Масленица кончается в воскресенье — Прощеное. Православные просят друг у друга прощения, в ноги один другому валятся, поклоны земные бьют. Остальные посматривают, недоверчиво, искоса… как-то непонятно… постороннего человека прощать? А некоторые еще гуляют, позабыв о божьем мире, а может, и сам божий мир уже о них запамятовал? О таких раньше говорили в России, будто они «немецкую масленицу» справляют — пьют в пост.
«Я просыпаюсь от резкого света в комнате: голый какой-то свет, холодный, скучный. Да, сегодня Великий пост. Розовые занавески, с охотниками и утками, уже сняли, когда я спал, и оттого так голо и скучно в комнате. Сегодня у нас Чистый понедельник, и все у нас в доме чистят» — так начинается «Лето Господне» Шмелева, одна из прекраснейших книг русской эмиграции. Мне дал ее отец Иосиф несколько лет назад, перед первым моим Великим постом на Соловках, чтобы я знал, как в России постились. Сам он тоже многое из нее почерпнул и теперь читает во время поста в келье. Потому что Иван Сергеевич ту Россию умел запечатлеть, как никто другой. Прав был философ Ильин, когда писал о Шмелеве, что так можно творить только в келье, в молчании прозрений, ибо только в одиночестве видишь все — и вдаль, и вглубь…
«В передней стоят миски с желтыми солеными огурцами, с воткнутыми в них зонтичками укропа, и с рубленой капустой, кислой, густо посыпанной анисом, — такая прелесть. Я хватаю щепотками, — как хрустит! И даю себе слово не скоромиться во весь пост. Зачем скоромное, которое губит душу, если и без того все вкусно? Будут варить компот, делать картофельные котлеты с черносливом и шепталой, горох, маковый хлеб с красивыми завитушками из сахарного мака, розовые баранки, “кресты” на Крестопоклонной… мороженая клюква с сахаром, заливные орехи, засахаренный миндаль, горох моченый, бублики и сайки, изюм кувшинный, пастила рябиновая, постный сахар — лимонный, малиновый, с апельсинчиками внутри, халва… А жареная гречневая каша с луком, запить кваском! А постные пирожки с груздями, а гречневые блины с луком по субботам… а кутья с мармеладом в первую субботу, какое-то “коливо”! А миндальное молоко с белым киселем, а киселек клюквенный с ванилью, а… великая кулебяка на Благовещение, с вязигой, с осетринкой! А калья, необыкновенная калья, с кусочками голубой икры, с маринованными огурчиками… а моченые яблоки по воскресеньям, а талая, сладкая-сладкая “рязань”… а “грешники”, с конопляным маслом, с хрустящей корочкой, с теплою пустотой внутри!.. Неужели и там, куда все уходят из этой жизни, будет такое постное!»

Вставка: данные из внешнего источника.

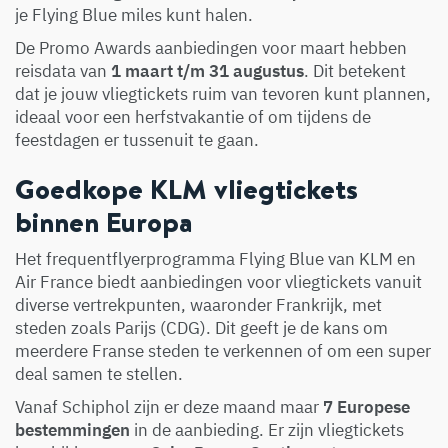
je Flying Blue miles kunt halen.
De Promo Awards aanbiedingen voor maart hebben
reisdata van
1 maart t/m 31 augustus
. Dit betekent
dat je jouw vliegtickets ruim van tevoren kunt plannen,
ideaal voor een herfstvakantie of om tijdens de
feestdagen er tussenuit te gaan.
Goedkope KLM vliegtickets
binnen Europa
Het frequentflyerprogramma Flying Blue van KLM en
Air France biedt aanbiedingen voor vliegtickets vanuit
diverse vertrekpunten, waaronder Frankrijk, met
steden zoals Parijs (CDG). Dit geeft je de kans om
meerdere Franse steden te verkennen of om een super
deal samen te stellen.
Vanaf Schiphol zijn er deze maand maar
7 Europese
bestemmingen
in de aanbieding. Er zijn vliegtickets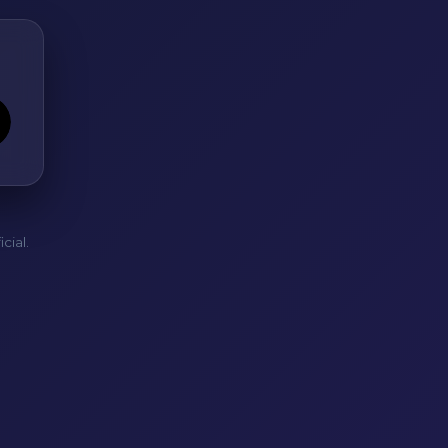
cial.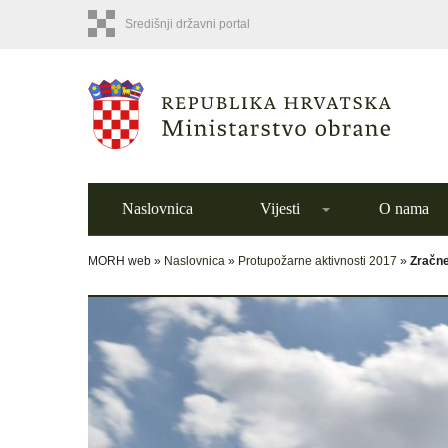
Središnji državni portal
Naslovnica
Vijesti
O nama
MORH web »
Naslovnica
»
Protupožarne aktivnosti 2017
»
Zračne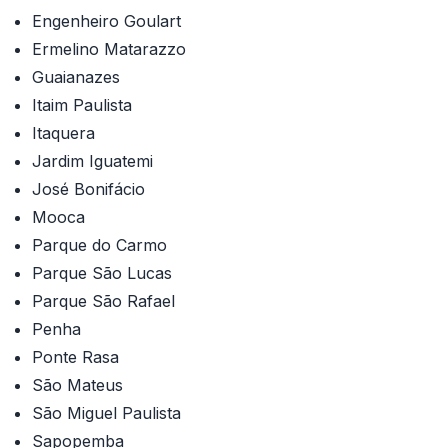
Engenheiro Goulart
Ermelino Matarazzo
Guaianazes
Itaim Paulista
Itaquera
Jardim Iguatemi
José Bonifácio
Mooca
Parque do Carmo
Parque São Lucas
Parque São Rafael
Penha
Ponte Rasa
São Mateus
São Miguel Paulista
Sapopemba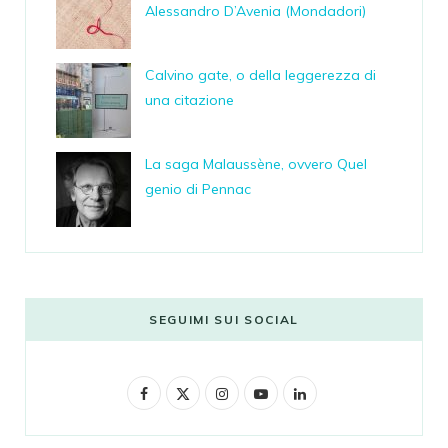
Alessandro D’Avenia (Mondadori)
Calvino gate, o della leggerezza di
una citazione
La saga Malaussène, ovvero Quel
genio di Pennac
SEGUIMI SUI SOCIAL
F
X
I
Y
L
a
(
n
o
i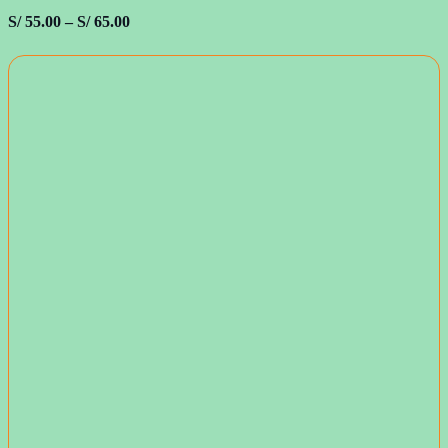
S/
55.00
–
S/
65.00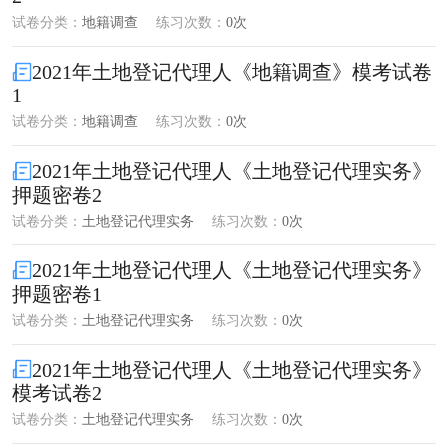
试卷分类：
地籍调查
练习次数：
0次
2021年土地登记代理人《地籍调查》模考试卷
1
试卷分类：
地籍调查
练习次数：
0次
2021年土地登记代理人《土地登记代理实务》
押题密卷2
试卷分类：
土地登记代理实务
练习次数：
0次
2021年土地登记代理人《土地登记代理实务》
押题密卷1
试卷分类：
土地登记代理实务
练习次数：
0次
2021年土地登记代理人《土地登记代理实务》
模考试卷2
试卷分类：
土地登记代理实务
练习次数：
0次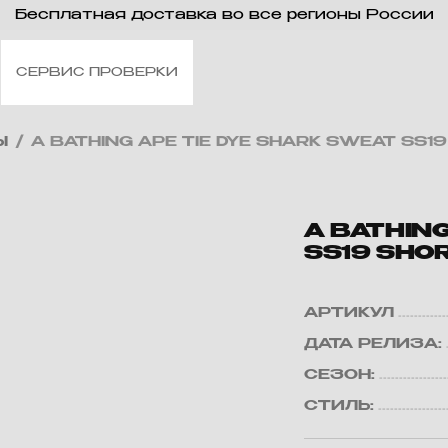
Бесплатная доставка во все регионы России
СЕРВИС ПРОВЕРКИ
Ы
/
A BATHING APE TIE DYE SHARK SWEAT SS1
A BATHING
SS19 SHO
АРТИКУЛ
ДАТА РЕЛИЗА:
СЕЗОН:
СТИЛЬ: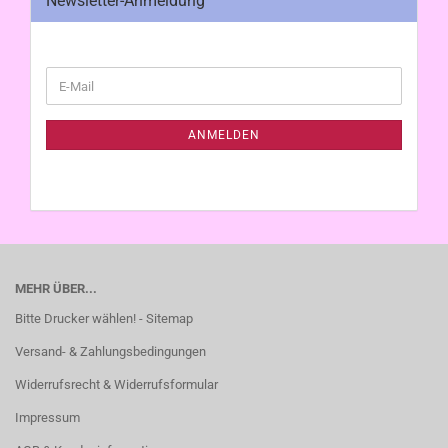
Newsletter-Anmeldung
WEITER
E-
ZUR
Mail
NEWSLETTER-
ANMELDUNG
ANMELDEN
MEHR ÜBER...
Bitte Drucker wählen! - Sitemap
Versand- & Zahlungsbedingungen
Widerrufsrecht & Widerrufsformular
Impressum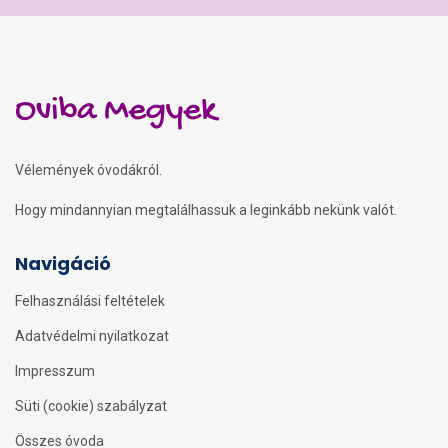
Oviba Megyek
Vélemények óvodákról.
Hogy mindannyian megtalálhassuk a leginkább nekünk valót.
Navigáció
Felhasználási feltételek
Adatvédelmi nyilatkozat
Impresszum
Süti (cookie) szabályzat
Összes óvoda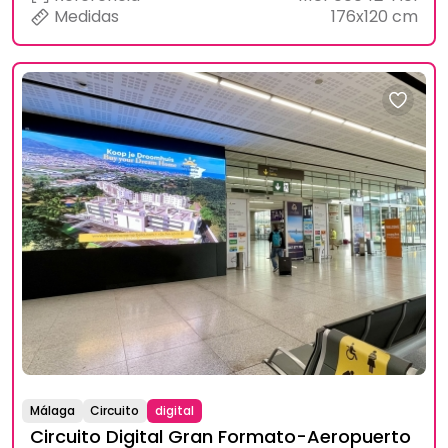
Medidas
176x120 cm
Málaga
Circuito
digital
Circuito Digital Gran Formato-Aeropuerto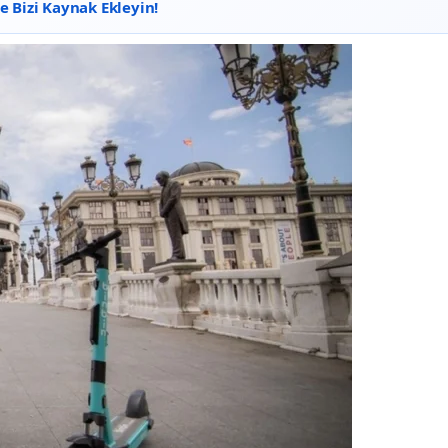
 Bizi Kaynak Ekleyin!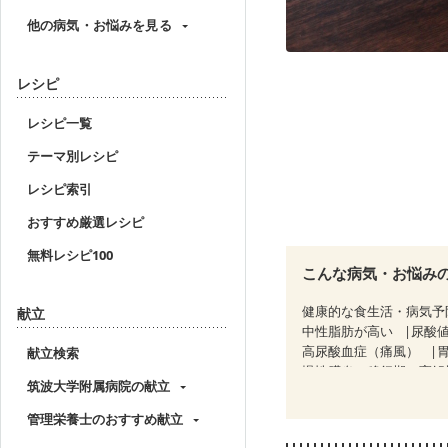
他の病気・お悩みを見る
レシピ
レシピ一覧
テーマ別レシピ
レシピ索引
おすすめ厳選レシピ
無料レシピ100
こんな病気・お悩み
健康的な食生活・病気予
献立
中性脂肪が高い
尿酸
高尿酸血症（痛風）
献立検索
慢性膵炎（移行期・寛解
筑波大学附属病院の献立
CKD（ステージ２）
C
乳がん（ホルモン療法中
管理栄養士のおすすめ献立
胃がん（抗がん剤治療中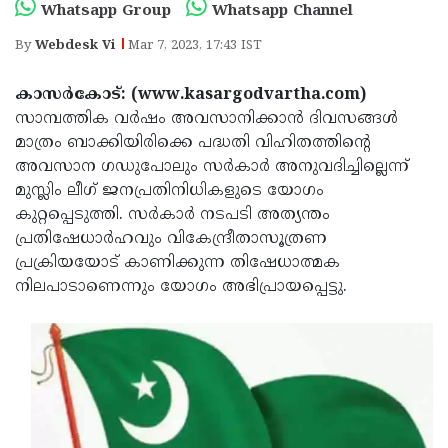
Election
Maha
Whatsapp Group
Whatsapp Channel
Shivarathri
International
By
Webdesk Vi
Mar 7, 2023, 17:43 IST
Women's
Anti-
കാസര്‍കോട്: (www.kasargodvartha.com)
Day
Drug
Attukal
സാമ്പത്തിക വര്‍ഷം അവസാനിക്കാന്‍ ദിവസങ്ങള്‍
മാത്രം ബാക്കിയിരിക്കെ പദ്ധതി വിഹിതത്തിന്റെ
Campaign
Pongala
Holi
അവസാന ഗഡുപോലും സര്‍കാര്‍ അനുവദിച്ചില്ലെന്ന്
2025
2025
IPL
മുസ്ലിം ലീഗ് ജനപ്രതിനിധികളുടെ യോഗം
കുറ്റപ്പെടുത്തി. സര്‍കാര്‍ നടപടി അത്യന്തം
2025
Eid
പ്രതിഷേധാര്‍ഹവും വികേന്ദ്രീതാസൂത്രണ
Al-
Waqf
പ്രക്രിയയോട് കാണിക്കുന്ന തിഷേധാത്മക
നിലപാടാണെന്നും യോഗം അഭിപ്രായപ്പെട്ടു.
Fitr
Bill
Vishu
2025
Controversy
Festival
Good
2025
Friday
Easter
Observance
Sunday
By-
2025
2025
Election
Bihar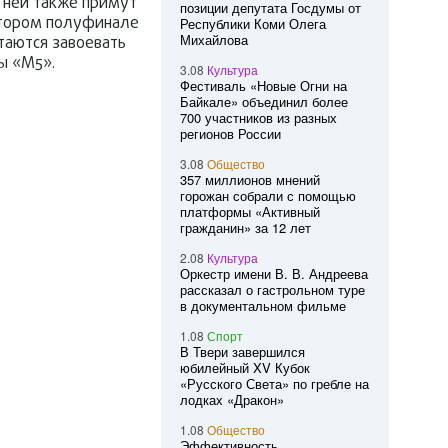
 ней также примут
позиции депутата Госдумы от
 втором полуфинале
Республики Коми Олега
Михайлова
таются завоевать
ы «М5».
3.08
Культура
Фестиваль «Новые Огни на
Байкале» объединил более
700 участников из разных
регионов России
3.08
Общество
357 миллионов мнений
горожан собрали с помощью
платформы «Активный
гражданин» за 12 лет
2.08
Культура
Оркестр имени В. В. Андреева
рассказал о гастрольном туре
в документальном фильме
1.08
Спорт
В Твери завершился
юбилейный XV Кубок
«Русского Света» по гребле на
лодках «Дракон»
1.08
Общество
Эффективность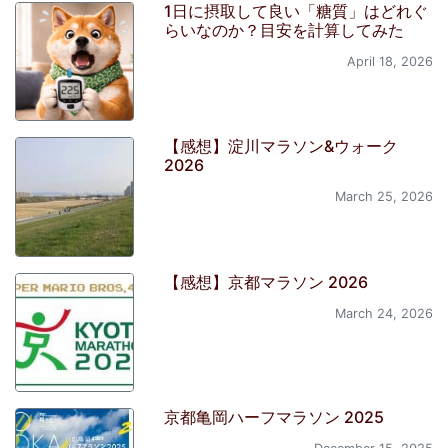
1日に摂取して良い「糖質」はどれぐ
らいなのか？目安を計算してみた
April 18, 2026
【感想】淀川マラソン&ウォーク
2026
March 25, 2026
【感想】京都マラソン 2026
March 24, 2026
京都亀岡ハーフマラソン 2025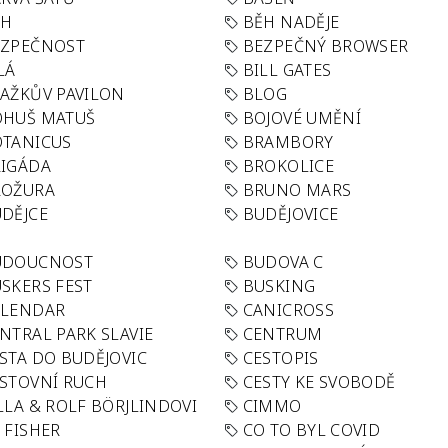
ĚH
BĚH NADĚJE
EZPEČNOST
BEZPEČNÝ BROWSER
LÁ
BILL GATES
AŽKŮV PAVILON
BLOG
OHUŠ MATUŠ
BOJOVÉ UMĚNÍ
TANICUS
BRAMBORY
IGÁDA
BROKOLICE
ROŽURA
BRUNO MARS
DĚJCE
BUDĚJOVICE
UDOUCNOST
BUDOVA C
SKERS FEST
BUSKING
ALENDAR
CANICROSS
NTRAL PARK SLAVIE
CENTRUM
STA DO BUDĚJOVIC
CESTOPIS
STOVNÍ RUCH
CESTY KE SVOBODĚ
LLA & ROLF BÖRJLINDOVI
CIMMO
 FISHER
CO TO BYL COVID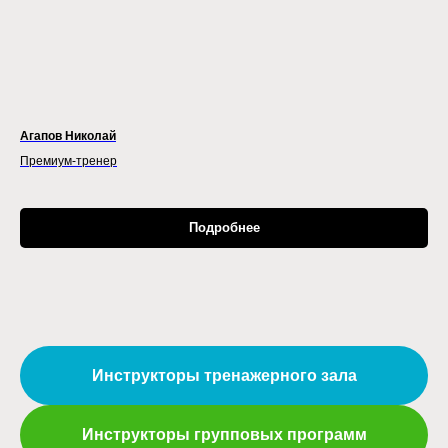
Агапов Николай
Премиум-тренер
Подробнее
Инструкторы тренажерного зала
Инструкторы групповых программ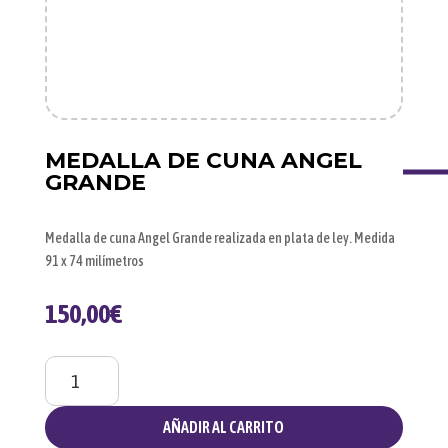
MEDALLA DE CUNA ANGEL
GRANDE
Medalla de cuna Angel Grande realizada en plata de ley. Medida
91 x 74 milímetros
150,00
€
Medalla
de
cuna
AÑADIR AL CARRITO
Angel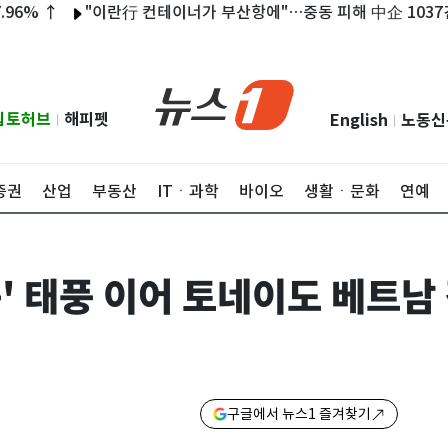
↑
"이란行 컨테이너가 부산항에"…중동 피해 中企 1037건
롯
립토허브
해피펫
English
노동신
|
|
증권
산업
부동산
ITㆍ과학
바이오
생활ㆍ문화
연예
종' 태풍 이어 토네이도 베트남
구글에서 뉴스1 즐겨찾기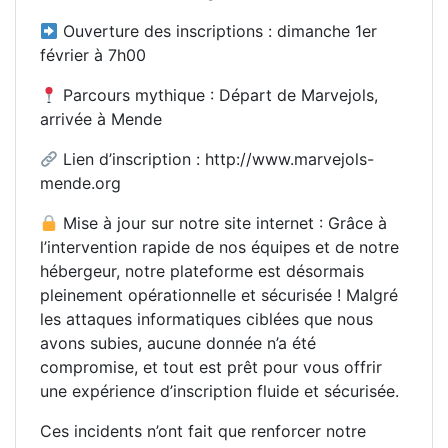
Ouverture des inscriptions : dimanche 1er
février à 7h00
Parcours mythique : Départ de Marvejols,
arrivée à Mende
Lien d’inscription : http://www.marvejols-
mende.org
Mise à jour sur notre site internet : Grâce à
l’intervention rapide de nos équipes et de notre
hébergeur, notre plateforme est désormais
pleinement opérationnelle et sécurisée ! Malgré
les attaques informatiques ciblées que nous
avons subies, aucune donnée n’a été
compromise, et tout est prêt pour vous offrir
une expérience d’inscription fluide et sécurisée.
Ces incidents n’ont fait que renforcer notre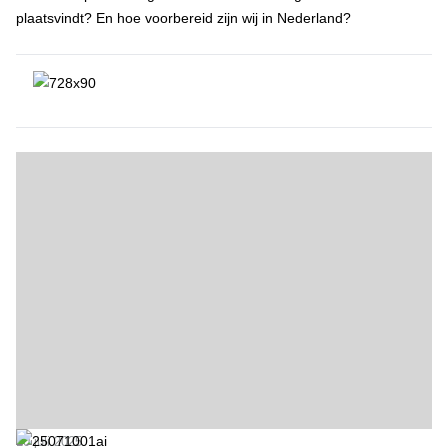
plaatsvindt? En hoe voorbereid zijn wij in Nederland?
Kunstmatige intelligentie groeit snel: hoe hobbyisten en scholen AI 
10 juli 2025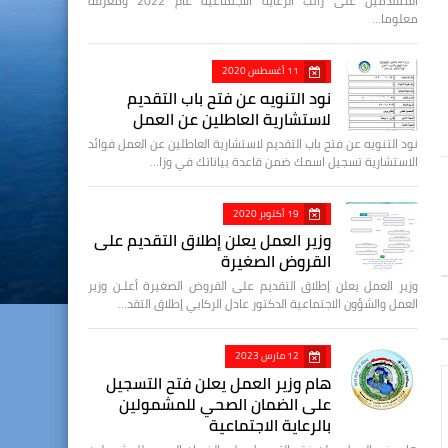
المتقدمين على راتب الرعاية الاجتماعية عام 2022 ومعرفة
معلوما…
11 أغسطس 2020
نود التنويه عن فتح باب التقديم
لاستشارية العاطلين عن العمل
نود التنويه عن فتح باب التقديم لاستشارية العاطلين عن العمل فوائد
الاستشارية تسجيل اسمك ضمن قاعدة بياناتك في وزا…
19 أكتوبر 2020
وزير العمل يعلن إطلاق التقديم على
القروض الصغيرة
وزير العمل يعلن إطلاق التقديم على القروض الصغيرة أعلـن وزير
العمل والشؤون الاجتماعية الدكتور عادل الركابي إطلاق التقد…
12 مارس 2023
هام وزير العمل يعلن فتح التسجيل
على الضمان الصحي للمشمولين
بالرعاية الاجتماعية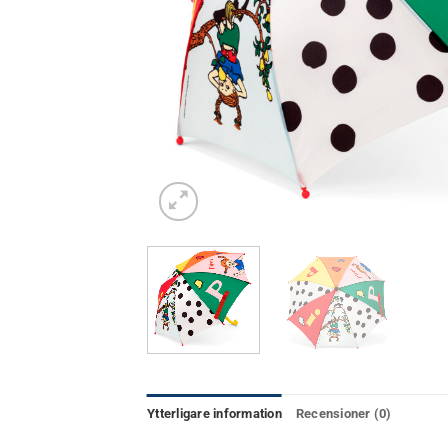
Ytterligare information
Recensioner (0)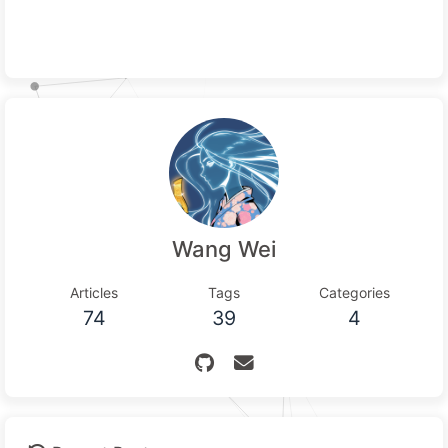
Wang Wei
Articles
Tags
Categories
74
39
4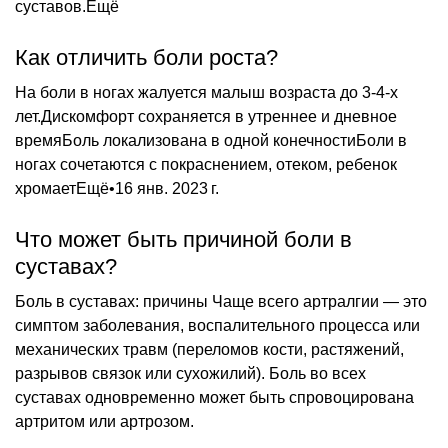
суставов.Ещё
Как отличить боли роста?
На боли в ногах жалуется малыш возраста до 3-4-х
лет.Дискомфорт сохраняется в утреннее и дневное
времяБоль локализована в одной конечностиБоли в
ногах сочетаются с покраснением, отеком, ребенок
хромаетЕщё•16 янв. 2023 г.
Что может быть причиной боли в
суставах?
Боль в суставах: причины Чаще всего артралгии — это
симптом заболевания, воспалительного процесса или
механических травм (переломов кости, растяжений,
разрывов связок или сухожилий). Боль во всех
суставах одновременно может быть спровоцирована
артритом или артрозом.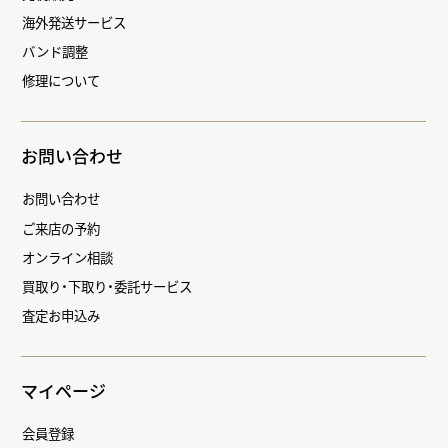
海外発送サービス
バンド調整
修理について
お問い合わせ
お問い合わせ
ご来店の予約
オンライン相談
買取り・下取り・委託サービス
査定お申込み
マイページ
会員登録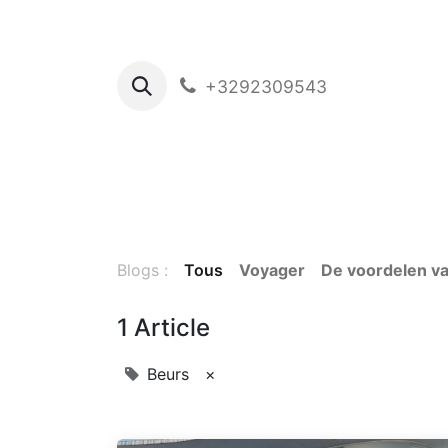
+3292309543
Ho
Blogs :
Tous
Voyager
De voordelen v
1 Article
Beurs
×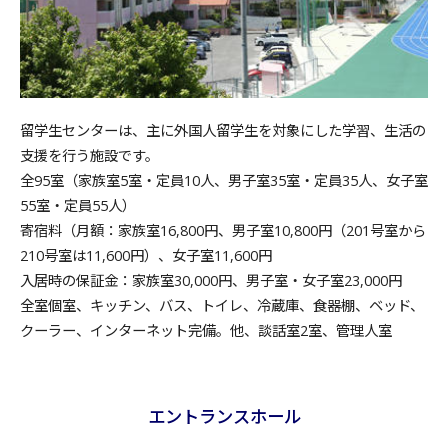
留学生センターは、主に外国人留学生を対象にした学習、生活の
支援を行う施設です。
全95室（家族室5室・定員10人、男子室35室・定員35人、女子室
55室・定員55人）
寄宿料（月額：家族室16,800円、男子室10,800円（201号室から
210号室は11,600円）、女子室11,600円
入居時の保証金：家族室30,000円、男子室・女子室23,000円
全室個室、キッチン、バス、トイレ、冷蔵庫、食器棚、ベッド、
クーラー、インターネット完備。他、談話室2室、管理人室
エントランスホール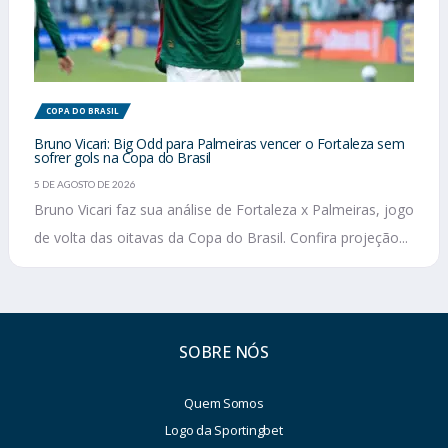
COPA DO BRASIL
Bruno Vicari: Big Odd para Palmeiras vencer o Fortaleza sem
sofrer gols na Copa do Brasil
5 DE AGOSTO DE 2026
Bruno Vicari faz sua análise de Fortaleza x Palmeiras, jogo
de volta das oitavas da Copa do Brasil. Confira projeção...
SOBRE NÓS
Quem Somos
Logo da Sportingbet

Философ Ильин назвал творчество Шмелева кельей, в которой писатель уединялся в Париже, оттачивая в словах ту Россию. Спустя полвека соловецкий монах читает Шмелева в своей келье, чтобы ее увидеть.
Иностранные путешественники дивились суровости русских постов. Доминиканин Иоганн Фабри писал в свое время: «…мы были так потрясены, что, охваченные восторгом, казались лишенными ума, поскольку сравнение наших христиан с ними в делах, касающихся христианской религии, производило весьма невыгодное впечатление». Павел Алеппский, сын антиохийского патриарха, прибывший с отцом в Москву в 1656 году в связи с реформой обрядов в русской Церкви, сетовал: «В этот пост мы переносили с ним большие мучения, подражая им против воли, особливо в еде: мы не находили иной пищи, кроме размазни, похожей на вареный горох и бобы, ибо в этот пост вообще совсем не едят масла. По этой причине мы испытывали неописуемую муку…» А Невилль, иезуит, заметил скептически, что русские надеются прорваться в рай, заморив себя голодом. Из того, что пишут иностранцы, следует, что ни один не пытался понять смысл здешних постов и их порядков. Взять хотя бы Массона, который, прожив восемь лет в России, уверял, будто великопостное меню здесь допускает… рыбу. И сегодня нам мало известно о православных постах, более того, сами русские спорят о деталях обряда — ведь столько лет не соблюдали. Так что, вероятно, стоит об этом поговорить.